## Assignment:
Copy the data below exactly. Any pictures in it should be omitted.

## Source data:
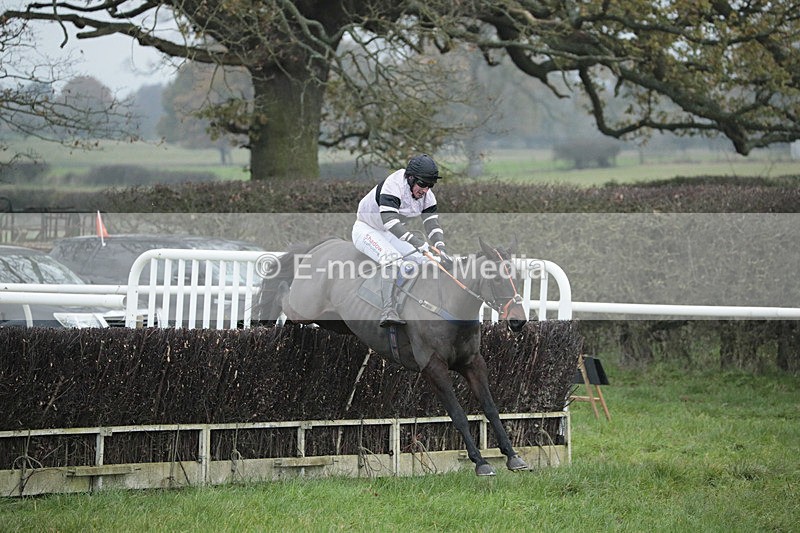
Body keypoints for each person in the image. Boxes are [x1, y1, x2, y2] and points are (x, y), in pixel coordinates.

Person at [352, 154, 453, 327]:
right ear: (410, 178)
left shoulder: (427, 197)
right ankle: (388, 310)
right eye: (422, 184)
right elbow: (390, 222)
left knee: (426, 258)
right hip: (366, 228)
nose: (425, 190)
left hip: (388, 232)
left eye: (430, 185)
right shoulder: (394, 185)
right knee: (392, 258)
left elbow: (432, 224)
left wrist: (440, 248)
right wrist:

## Reply:
Body keypoints for each person in the image. Boxes are [x1, y1, x2, y2] and points are (x, y), in pixel coordinates.

Person at [352, 154, 453, 327]:
right ear: (410, 178)
left shoulder: (427, 197)
right ankle: (388, 310)
right eye: (422, 184)
right elbow: (390, 222)
left knee: (426, 258)
right hip: (366, 228)
nose: (425, 190)
left hip: (388, 232)
left eye: (430, 185)
right shoulder: (394, 185)
right knee: (392, 258)
left elbow: (432, 224)
left wrist: (440, 248)
right wrist:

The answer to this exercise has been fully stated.